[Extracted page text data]
────
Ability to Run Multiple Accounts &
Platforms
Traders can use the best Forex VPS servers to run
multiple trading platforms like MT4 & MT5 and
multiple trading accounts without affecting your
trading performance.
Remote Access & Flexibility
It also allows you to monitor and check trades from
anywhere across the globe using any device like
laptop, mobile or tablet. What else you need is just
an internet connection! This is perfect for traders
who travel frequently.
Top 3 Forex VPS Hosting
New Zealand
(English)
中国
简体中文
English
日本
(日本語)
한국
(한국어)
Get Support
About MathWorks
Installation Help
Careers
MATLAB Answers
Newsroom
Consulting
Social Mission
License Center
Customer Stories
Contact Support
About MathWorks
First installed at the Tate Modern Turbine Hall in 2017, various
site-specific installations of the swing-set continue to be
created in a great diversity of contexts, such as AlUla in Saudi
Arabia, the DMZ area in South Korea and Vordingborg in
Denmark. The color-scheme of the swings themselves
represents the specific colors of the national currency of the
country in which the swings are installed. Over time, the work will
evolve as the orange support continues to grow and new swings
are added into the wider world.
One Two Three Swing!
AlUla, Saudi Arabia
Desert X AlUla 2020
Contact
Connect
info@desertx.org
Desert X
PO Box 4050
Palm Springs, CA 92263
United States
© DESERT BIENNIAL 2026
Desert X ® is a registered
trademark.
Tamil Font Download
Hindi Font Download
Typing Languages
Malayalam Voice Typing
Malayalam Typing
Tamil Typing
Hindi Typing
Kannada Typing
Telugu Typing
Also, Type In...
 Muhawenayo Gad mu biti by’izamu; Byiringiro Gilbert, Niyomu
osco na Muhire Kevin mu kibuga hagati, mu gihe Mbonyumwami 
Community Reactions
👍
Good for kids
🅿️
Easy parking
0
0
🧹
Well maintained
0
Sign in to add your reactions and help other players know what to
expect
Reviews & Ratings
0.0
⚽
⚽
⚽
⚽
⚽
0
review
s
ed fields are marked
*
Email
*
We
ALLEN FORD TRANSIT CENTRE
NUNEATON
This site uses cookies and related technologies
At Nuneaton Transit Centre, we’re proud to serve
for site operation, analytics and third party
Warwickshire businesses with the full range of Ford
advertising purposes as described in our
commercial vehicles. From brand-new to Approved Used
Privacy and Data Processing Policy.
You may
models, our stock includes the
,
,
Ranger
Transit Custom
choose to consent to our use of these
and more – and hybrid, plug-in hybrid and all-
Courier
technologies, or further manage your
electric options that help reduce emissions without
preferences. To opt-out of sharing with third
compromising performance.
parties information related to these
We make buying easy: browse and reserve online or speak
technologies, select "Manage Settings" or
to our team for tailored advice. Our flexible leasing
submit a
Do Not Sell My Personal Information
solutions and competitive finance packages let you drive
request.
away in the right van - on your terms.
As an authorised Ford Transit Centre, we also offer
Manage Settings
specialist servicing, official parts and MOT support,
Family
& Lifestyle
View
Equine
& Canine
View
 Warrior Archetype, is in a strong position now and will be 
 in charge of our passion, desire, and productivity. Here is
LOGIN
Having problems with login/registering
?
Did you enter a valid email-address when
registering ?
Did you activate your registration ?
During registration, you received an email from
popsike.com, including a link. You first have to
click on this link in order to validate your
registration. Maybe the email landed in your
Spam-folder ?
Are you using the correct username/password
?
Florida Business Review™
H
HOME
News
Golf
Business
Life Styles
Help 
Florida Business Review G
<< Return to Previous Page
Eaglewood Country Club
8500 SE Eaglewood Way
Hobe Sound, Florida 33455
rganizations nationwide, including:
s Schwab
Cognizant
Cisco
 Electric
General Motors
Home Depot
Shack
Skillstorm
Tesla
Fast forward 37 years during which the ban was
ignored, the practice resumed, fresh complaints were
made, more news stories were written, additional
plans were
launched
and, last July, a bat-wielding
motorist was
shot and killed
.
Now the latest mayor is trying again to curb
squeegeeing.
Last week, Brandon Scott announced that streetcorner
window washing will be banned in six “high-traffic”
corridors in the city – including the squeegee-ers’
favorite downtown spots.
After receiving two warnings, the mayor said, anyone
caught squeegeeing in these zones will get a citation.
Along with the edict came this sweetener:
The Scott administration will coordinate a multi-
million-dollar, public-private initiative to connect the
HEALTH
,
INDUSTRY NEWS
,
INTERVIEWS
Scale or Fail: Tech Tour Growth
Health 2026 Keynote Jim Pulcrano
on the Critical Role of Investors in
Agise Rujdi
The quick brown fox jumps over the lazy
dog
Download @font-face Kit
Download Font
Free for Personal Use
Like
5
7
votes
────
# [TASK BRIEF]
A complete answer reproduces every line of the records in which the word "were" occurs.

# [REPLY TO THE EXERCISE]
ignored, the practice resumed, fresh complaints were
made, more news stories were written, additional
plans were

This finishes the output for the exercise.